但是我突然有了。独自溜出大屋,在水边石头上坐了很久,直觉得毛骨悚然。

我印象中,国内舆论第一次关注“活熊取胆”,始于2012年“福建归真堂事件”,该企业被揭发圈养1200头黑熊,并采用用活熊身上抽取胆汁。归真堂乃至这个行业都被推至风口浪尖。

此时,高尔泰老师已经远走海外,不知道他有没有注意到国内这一场舆论风波,但他在《雨舍纪事》中说:“即使在地球的另一边,有时候读到关于亚洲价值、或者稳定优先的种种高谈雄辩,就不免要想到那栋铁皮大屋,那些熊们,依然有毛骨悚然之感。”

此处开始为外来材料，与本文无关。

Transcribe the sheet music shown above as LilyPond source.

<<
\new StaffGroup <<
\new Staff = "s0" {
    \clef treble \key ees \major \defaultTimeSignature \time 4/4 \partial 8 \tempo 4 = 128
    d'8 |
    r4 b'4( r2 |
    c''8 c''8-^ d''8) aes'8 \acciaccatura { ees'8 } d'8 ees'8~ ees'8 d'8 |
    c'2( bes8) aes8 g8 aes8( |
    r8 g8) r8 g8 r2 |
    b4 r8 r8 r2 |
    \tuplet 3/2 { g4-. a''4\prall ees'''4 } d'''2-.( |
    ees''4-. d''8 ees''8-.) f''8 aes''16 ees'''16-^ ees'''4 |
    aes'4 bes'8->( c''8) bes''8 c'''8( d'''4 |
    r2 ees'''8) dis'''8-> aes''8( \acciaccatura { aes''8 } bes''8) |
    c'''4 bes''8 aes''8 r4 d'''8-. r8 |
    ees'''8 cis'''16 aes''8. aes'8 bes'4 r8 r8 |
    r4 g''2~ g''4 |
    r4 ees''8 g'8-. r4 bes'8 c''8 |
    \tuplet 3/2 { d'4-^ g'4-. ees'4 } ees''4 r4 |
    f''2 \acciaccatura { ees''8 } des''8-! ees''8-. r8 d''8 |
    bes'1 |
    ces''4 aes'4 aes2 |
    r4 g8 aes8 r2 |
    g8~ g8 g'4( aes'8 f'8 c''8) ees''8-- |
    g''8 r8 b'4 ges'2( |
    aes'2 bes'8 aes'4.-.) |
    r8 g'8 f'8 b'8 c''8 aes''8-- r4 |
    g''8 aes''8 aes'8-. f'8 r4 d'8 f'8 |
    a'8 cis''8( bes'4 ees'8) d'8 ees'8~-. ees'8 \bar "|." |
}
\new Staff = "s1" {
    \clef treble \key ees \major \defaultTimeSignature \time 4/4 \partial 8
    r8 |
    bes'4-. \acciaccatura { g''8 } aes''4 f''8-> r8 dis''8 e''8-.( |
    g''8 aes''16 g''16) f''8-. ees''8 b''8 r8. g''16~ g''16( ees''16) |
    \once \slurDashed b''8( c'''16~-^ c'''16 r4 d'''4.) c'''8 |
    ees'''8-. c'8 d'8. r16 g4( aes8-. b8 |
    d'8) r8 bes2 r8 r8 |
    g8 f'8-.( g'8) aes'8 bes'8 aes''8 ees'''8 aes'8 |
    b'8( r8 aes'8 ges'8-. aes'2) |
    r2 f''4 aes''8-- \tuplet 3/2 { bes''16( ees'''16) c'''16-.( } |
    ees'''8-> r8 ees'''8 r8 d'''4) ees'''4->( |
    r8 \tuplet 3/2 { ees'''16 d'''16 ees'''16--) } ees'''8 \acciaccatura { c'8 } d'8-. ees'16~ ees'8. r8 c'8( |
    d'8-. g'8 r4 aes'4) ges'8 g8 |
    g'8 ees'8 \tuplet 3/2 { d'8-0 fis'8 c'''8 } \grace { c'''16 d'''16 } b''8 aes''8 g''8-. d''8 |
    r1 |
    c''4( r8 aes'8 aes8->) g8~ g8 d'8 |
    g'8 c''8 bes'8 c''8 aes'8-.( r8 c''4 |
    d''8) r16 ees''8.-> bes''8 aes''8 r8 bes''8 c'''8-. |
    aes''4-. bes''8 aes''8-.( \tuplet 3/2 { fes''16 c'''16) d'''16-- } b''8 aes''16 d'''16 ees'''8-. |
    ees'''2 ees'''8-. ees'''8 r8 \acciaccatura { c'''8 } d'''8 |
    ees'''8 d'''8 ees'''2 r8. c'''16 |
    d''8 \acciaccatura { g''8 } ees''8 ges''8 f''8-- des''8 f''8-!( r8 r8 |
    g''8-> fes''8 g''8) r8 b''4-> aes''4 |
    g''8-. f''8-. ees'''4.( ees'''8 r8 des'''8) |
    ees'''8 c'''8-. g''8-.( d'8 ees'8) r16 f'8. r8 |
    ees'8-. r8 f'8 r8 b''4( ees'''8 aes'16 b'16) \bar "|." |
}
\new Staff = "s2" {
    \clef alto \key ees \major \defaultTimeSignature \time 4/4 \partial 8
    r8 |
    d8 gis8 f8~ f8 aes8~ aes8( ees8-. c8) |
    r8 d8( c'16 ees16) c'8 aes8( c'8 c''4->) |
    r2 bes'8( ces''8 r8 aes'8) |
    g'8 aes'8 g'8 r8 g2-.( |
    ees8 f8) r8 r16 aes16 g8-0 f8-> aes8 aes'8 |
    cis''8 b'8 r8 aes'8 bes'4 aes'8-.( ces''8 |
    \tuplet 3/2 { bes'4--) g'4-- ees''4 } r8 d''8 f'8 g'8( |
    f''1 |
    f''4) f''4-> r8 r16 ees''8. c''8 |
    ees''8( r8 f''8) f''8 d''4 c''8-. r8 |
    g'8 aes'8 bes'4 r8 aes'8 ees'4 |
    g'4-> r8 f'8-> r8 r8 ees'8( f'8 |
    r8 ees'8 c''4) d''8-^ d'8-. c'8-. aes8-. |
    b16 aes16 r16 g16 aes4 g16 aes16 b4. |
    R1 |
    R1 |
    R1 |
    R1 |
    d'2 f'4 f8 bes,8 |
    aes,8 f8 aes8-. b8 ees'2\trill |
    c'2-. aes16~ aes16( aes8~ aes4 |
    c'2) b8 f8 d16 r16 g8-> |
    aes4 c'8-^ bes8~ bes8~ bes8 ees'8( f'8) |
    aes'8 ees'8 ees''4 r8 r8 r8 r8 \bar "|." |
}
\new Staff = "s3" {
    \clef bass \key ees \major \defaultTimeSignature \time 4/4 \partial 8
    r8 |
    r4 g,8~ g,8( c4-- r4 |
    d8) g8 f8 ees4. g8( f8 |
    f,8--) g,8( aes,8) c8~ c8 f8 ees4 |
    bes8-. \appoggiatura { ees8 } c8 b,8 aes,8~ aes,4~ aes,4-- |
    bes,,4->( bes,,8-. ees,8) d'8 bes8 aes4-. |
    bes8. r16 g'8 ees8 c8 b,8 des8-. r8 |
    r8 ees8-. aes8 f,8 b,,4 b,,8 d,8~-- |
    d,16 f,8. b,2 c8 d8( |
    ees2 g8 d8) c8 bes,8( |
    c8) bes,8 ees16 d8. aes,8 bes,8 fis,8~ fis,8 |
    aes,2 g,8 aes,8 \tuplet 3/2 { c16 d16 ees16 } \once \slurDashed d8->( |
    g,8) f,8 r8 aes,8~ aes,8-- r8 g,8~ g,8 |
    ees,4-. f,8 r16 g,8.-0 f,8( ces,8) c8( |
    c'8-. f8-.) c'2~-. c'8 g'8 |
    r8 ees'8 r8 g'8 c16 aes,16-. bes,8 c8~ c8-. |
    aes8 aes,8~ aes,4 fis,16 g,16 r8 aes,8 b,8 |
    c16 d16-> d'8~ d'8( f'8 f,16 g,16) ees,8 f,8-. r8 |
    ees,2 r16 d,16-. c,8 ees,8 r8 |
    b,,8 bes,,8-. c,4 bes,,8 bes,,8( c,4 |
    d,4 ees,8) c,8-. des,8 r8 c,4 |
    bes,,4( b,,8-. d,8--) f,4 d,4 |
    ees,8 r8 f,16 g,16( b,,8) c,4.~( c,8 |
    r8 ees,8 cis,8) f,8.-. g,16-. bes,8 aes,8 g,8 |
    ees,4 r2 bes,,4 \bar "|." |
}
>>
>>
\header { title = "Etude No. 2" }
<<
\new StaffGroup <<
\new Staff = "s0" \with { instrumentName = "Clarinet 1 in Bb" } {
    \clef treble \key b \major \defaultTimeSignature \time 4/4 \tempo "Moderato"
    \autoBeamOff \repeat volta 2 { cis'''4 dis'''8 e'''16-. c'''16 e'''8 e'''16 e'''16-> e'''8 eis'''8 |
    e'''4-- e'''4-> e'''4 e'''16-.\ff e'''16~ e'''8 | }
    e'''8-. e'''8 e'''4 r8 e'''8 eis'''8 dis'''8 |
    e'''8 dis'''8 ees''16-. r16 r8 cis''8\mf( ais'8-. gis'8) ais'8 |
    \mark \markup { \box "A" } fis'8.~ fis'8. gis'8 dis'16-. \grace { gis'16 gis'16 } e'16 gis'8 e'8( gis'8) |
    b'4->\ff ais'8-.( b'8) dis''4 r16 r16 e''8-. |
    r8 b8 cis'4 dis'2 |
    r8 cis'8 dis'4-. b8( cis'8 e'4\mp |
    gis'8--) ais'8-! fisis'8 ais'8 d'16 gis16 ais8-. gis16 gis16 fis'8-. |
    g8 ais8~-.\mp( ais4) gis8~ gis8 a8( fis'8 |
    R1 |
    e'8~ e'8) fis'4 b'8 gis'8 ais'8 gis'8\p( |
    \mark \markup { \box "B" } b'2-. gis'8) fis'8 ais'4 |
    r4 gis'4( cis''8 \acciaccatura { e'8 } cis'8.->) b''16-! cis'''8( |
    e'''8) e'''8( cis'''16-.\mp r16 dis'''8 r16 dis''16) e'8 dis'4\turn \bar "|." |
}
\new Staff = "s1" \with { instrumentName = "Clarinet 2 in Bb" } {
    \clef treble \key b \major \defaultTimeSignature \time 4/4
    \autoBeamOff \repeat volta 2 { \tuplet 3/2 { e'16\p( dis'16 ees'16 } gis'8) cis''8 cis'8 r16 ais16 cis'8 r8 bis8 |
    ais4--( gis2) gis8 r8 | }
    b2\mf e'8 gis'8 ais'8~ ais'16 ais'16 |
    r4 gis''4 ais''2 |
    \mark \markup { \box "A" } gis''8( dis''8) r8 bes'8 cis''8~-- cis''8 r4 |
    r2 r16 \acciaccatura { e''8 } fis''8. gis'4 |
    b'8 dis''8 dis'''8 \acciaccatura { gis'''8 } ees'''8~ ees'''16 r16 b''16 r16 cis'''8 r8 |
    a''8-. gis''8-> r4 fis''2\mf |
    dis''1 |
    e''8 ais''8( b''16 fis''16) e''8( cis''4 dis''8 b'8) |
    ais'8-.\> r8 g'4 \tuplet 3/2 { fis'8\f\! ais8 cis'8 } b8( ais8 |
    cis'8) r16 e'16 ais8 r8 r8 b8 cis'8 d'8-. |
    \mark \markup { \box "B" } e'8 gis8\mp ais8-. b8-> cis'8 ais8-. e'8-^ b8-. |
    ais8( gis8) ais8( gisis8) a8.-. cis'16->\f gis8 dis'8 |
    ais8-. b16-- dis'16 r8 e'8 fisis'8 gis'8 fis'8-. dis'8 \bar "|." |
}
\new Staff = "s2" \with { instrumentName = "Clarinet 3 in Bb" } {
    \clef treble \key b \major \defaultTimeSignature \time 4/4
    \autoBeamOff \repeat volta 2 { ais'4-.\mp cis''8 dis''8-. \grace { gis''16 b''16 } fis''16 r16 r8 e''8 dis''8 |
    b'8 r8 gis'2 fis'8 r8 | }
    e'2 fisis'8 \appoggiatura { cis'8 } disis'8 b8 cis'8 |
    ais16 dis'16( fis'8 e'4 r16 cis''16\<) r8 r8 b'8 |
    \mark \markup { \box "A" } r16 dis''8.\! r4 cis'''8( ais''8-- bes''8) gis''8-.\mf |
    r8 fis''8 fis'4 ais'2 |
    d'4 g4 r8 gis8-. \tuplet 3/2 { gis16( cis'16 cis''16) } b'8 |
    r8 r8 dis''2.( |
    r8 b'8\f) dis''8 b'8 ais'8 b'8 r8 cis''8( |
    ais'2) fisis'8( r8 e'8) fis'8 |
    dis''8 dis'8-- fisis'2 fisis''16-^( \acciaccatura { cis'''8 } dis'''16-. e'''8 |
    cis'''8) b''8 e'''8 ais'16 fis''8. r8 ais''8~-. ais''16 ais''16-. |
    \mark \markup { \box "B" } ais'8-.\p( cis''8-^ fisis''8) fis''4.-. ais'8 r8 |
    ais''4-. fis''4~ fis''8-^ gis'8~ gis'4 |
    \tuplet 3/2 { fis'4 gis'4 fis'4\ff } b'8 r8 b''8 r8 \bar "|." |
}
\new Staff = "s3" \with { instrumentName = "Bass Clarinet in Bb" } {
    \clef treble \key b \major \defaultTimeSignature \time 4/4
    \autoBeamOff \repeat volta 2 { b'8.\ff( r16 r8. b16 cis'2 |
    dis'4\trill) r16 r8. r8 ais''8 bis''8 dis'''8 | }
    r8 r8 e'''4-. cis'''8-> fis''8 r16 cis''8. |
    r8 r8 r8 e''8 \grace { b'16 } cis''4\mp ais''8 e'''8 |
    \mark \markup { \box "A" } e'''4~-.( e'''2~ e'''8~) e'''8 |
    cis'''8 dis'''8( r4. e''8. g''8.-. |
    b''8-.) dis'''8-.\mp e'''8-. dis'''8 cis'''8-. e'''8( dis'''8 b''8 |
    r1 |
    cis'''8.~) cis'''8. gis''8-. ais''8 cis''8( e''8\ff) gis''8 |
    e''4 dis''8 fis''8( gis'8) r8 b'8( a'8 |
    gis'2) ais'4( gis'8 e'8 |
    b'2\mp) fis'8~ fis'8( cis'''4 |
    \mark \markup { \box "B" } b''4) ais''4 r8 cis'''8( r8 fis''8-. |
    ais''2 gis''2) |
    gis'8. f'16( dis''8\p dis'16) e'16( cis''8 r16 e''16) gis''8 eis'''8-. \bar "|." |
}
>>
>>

抨击归真堂的舆论风波中,论者的视角,都聚焦动物保护,比如有论者说“抵制活熊取胆,是推己及兽的人道”。提倡动物保护,当然是与国际接轨的善举。

但是,高尔泰老师20多年前从这些关在污秽不堪的铁皮屋里作为胆汁生产机器的黑熊身上,看到的不仅仅是动物的不幸,而是个人命运的隐喻。

1957年的春天,在黄河边尘土飞扬的驯马场,年轻的高尔泰还能看到一匹鬃毛飞腾的烈马,即使被缰绳一次次摔倒在地,仍颠倒跳跃不驯服;而32年后的1989的春天,人到中年的高尔泰寻奇探幽,却在悬岩削壁飞瀑深处,看到原本属森林猛兽的黑熊,只能躺到铁皮屋内的狭小笼子里,变身一具生产胆汁的行尸走肉,那种恐怖,除了用毛骨悚然之外,真不容易再找到第二恰当的词来形容。

他曾经是一匹不愿被驯服的烈马,但后来只求躲开人群,做一头奔驰旷野的黄羊,但是,看到那些大山丛林深处被关在铁皮屋里黑熊,他不寒而栗!于是,他毅然决然,选择了离开。